9. Contentious Elections. There were elections for both the Town Council and the Board of Education in 2023 and they seemed to have endless twists and turns. Mike Boone and Dominic Ferry ran for the BOE, but Ferry didn’t participate in either an in-person candidate forum or a virtual forum. Boone won by almost a two-to-one margin. In the Town Council race, both Christine McGrath and Alex Roman ran for re-election, and they were challenged by Christian Strumolo, who wound up having his own challenges. In the closing days of the campaign, Verona residents got a letter on Strumolo campaign stationary falsely asserting that Roman and McGrath supported a cannabis dispensary at Pilgrim Plaza. Roman and McGrath easily won re-election, but the drama wasn’t over.
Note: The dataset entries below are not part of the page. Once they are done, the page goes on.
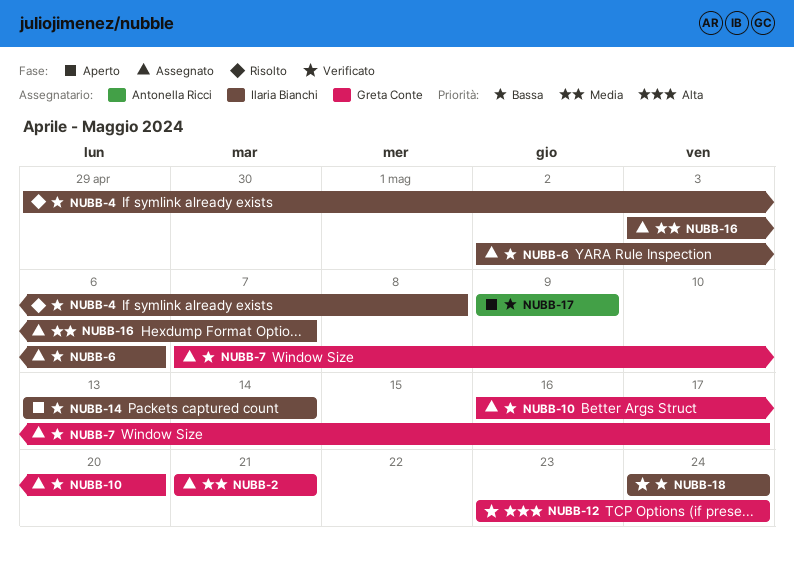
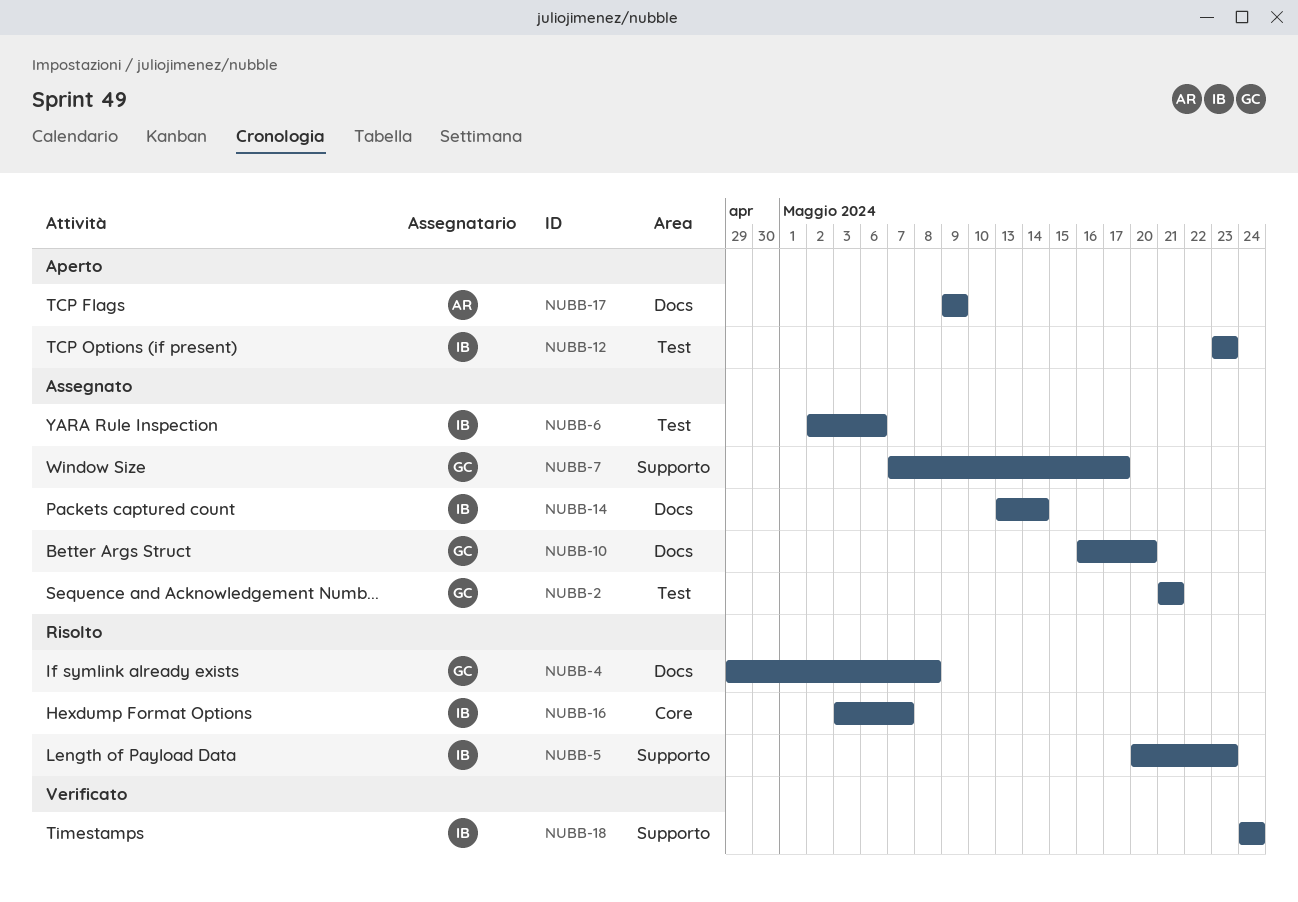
NUBB-4, owner: Ilaria Bianchi -> Greta Conte
NUBB-5: none -> present
NUBB-12, status: Verificato -> Aperto
NUBB-12, owner: Greta Conte -> Ilaria Bianchi
NUBB-12, due: May 24 -> May 23
NUBB-14, status: Aperto -> Assegnato
NUBB-16, status: Assegnato -> Risolto

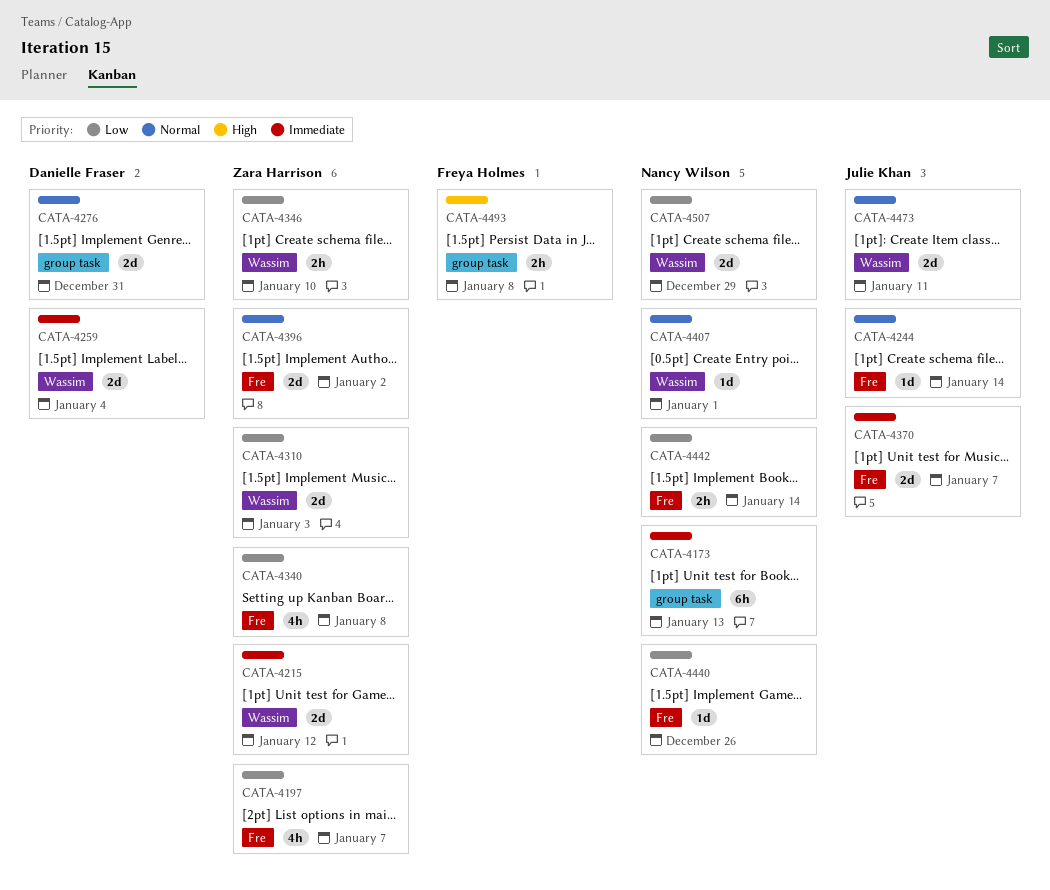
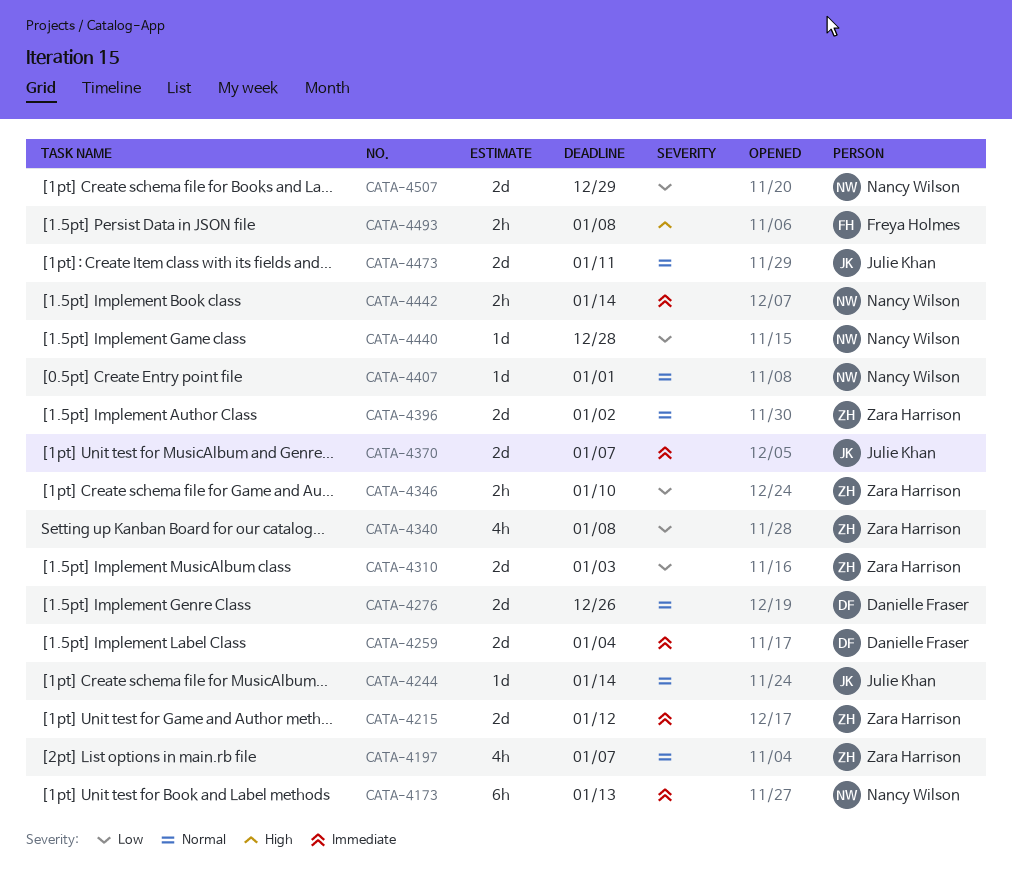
CATA-4197, priority: Low -> Normal
CATA-4276, due: Dec 31 -> Dec 26
CATA-4440, due: Dec 26 -> Dec 28
CATA-4442, priority: Low -> Immediate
A citizens’ campaign lobbied hard for McGrath, the top vote getter, to be named mayor, even though that isn’t the rule that the Council follows when it picks the ceremonial mayor from among its members. At its July reorganization meeting, the Council chose Dr. Christopher Tamburro to be mayor and Jack McEvoy to be deputy mayor.

10. Slavery In Verona? Yes, Here Too. As part of his Capstone, George Donnelly took on one of the most unusual stories ever published on MyVeronaNJ. Working off research compiled by a descendant of one of the first European settlers in our area, Donnelly reported that seven individuals in what is now Verona had been slave owners, including a man often recognized as a founder of Verona’s pre-Civil War economy, Dr. Christian Bone.

Finally, two notes on the news. Some readers ask why we publish obituaries. They have been a key element of MyVeronaNJ’s coverage since the beginning and, unlike local print media, we don’t charge for them. We publish obituaries because the residents of Verona are key elements of every story we tell. What they do, where they volunteer, the lives they live and the legacy they leave behind. And every year, we remind readers of all the lives lost in the last 12 months.

As a digital news platform, we also have stories that draw reader interest long after they are first published. In 2023, that was our 2016 story of VHS graduate Vincent Lombardi, who played himself in “Sully,” the Tom Hanks movie about the plane that landed in the Hudson River.

Vincent Lombardi and his wife Dina with Tom Hanks at the premiere of “Sully”.